# TEXT SEGMENT
Before grade 6, your student learned to measure the **area** of a shape by finding the number of unit squares that cover the shape without gaps or overlaps. For example, the orange and blue shapes each have an area of 8 square units.

In grade 6, students learn to find the areas of more complicated shapes using two ideas:

- Two shapes that “match up exactly” have the same area. For example, triangles A and B have the same area because Triangle A can be placed on Triangle B so they match up exactly.
- We can
**decompose**(break) a shape into smaller pieces and find its area by adding the areas of the pieces. For example, the area of the shape on the left is equal to the area of Rectangle A, plus the area of Rectangle B, plus the area of Rectangle C.

It is sometimes helpful to **rearrange** the pieces of a shape in order to find its area. For example, the rectangular piece that is 2 units by 4 units at the top of the shape can be broken and rearranged to make a simple rectangle that is 8 units and 6 units. We can easily find the area of this rectangle (48 square units, because \(8 \times 6 = 48\)).

Here is a task to try with your student:

The area of the square is 1 square unit. Find the area of the entire shaded region. Show your reasoning.

Solution:

\(4\frac12\) square units. Sample reasoning: The rest of the region can be decomposed into a square and several triangles. Two triangles can be arranged to match up perfectly with a square, so each triangle has half the area of the square (\(\frac12\) square units). In the entire shape, there is a total of 2 squares (2 square units) and 5 triangles (\(5 \times\frac12\) or \(2\frac12\) square units). \(2 + 2\frac12 = 4\frac12\).

# TASKS AND EXERCISES
- A) Summarize the area text in two sentences.
- B) Rewrite the area text from "In grade 6, students" up to and including "match up exactly.", putting "coincide completely" wherever "match up exactly" occurs.

# Stored data
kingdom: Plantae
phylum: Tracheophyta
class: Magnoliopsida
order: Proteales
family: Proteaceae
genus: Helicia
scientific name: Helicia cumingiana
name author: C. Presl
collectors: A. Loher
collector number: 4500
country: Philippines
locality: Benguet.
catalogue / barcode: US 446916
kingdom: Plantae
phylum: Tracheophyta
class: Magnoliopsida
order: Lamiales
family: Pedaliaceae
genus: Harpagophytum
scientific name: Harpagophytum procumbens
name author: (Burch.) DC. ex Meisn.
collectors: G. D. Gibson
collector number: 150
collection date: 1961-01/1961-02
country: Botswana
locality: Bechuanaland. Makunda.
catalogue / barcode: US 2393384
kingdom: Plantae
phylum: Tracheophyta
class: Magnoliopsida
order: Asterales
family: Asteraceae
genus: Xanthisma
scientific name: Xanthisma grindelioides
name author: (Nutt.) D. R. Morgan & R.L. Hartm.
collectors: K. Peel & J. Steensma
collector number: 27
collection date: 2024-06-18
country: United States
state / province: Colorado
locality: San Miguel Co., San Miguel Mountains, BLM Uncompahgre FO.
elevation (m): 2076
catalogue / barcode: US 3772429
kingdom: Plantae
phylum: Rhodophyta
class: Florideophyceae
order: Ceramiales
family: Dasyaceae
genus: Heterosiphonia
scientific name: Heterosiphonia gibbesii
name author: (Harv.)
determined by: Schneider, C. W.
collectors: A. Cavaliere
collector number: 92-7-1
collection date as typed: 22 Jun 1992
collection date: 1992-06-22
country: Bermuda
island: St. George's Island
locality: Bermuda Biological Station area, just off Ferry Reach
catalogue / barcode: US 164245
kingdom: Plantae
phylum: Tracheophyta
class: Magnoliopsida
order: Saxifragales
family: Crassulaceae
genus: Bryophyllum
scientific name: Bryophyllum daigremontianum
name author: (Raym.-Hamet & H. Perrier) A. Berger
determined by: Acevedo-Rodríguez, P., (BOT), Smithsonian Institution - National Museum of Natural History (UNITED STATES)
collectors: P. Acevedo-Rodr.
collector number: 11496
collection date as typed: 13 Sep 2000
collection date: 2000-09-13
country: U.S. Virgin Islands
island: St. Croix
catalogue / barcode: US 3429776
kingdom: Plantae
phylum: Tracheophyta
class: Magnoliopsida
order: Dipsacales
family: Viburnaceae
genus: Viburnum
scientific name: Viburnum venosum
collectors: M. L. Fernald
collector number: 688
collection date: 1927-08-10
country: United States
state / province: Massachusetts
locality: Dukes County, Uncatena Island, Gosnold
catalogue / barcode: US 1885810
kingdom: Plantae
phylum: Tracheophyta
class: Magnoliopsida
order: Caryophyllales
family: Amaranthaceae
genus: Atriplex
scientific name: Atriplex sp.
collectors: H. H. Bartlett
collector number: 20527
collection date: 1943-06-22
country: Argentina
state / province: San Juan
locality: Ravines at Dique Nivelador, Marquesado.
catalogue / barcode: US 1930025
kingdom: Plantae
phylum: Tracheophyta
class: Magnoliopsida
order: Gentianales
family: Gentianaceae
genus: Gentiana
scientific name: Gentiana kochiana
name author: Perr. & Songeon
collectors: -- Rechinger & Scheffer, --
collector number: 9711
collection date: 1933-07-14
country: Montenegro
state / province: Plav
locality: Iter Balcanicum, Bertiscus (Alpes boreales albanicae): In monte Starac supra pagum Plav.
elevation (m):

# TASK-BY-TASK ANSWERS
- A) Before grade 6, students measure area by counting the unit squares that cover a shape without gaps or overlaps. In grade 6, they find the areas of more complicated shapes by using the ideas that shapes that match up exactly have the same area and that a shape can be decomposed into pieces whose areas are added, sometimes rearranging the pieces to make the area easier to find.

- B)
In grade 6, students learn to find the areas of more complicated shapes using two ideas:

- Two shapes that “coincide completely” have the same area. For example, triangles A and B have the same area because Triangle A can be placed on Triangle B so they coincide completely.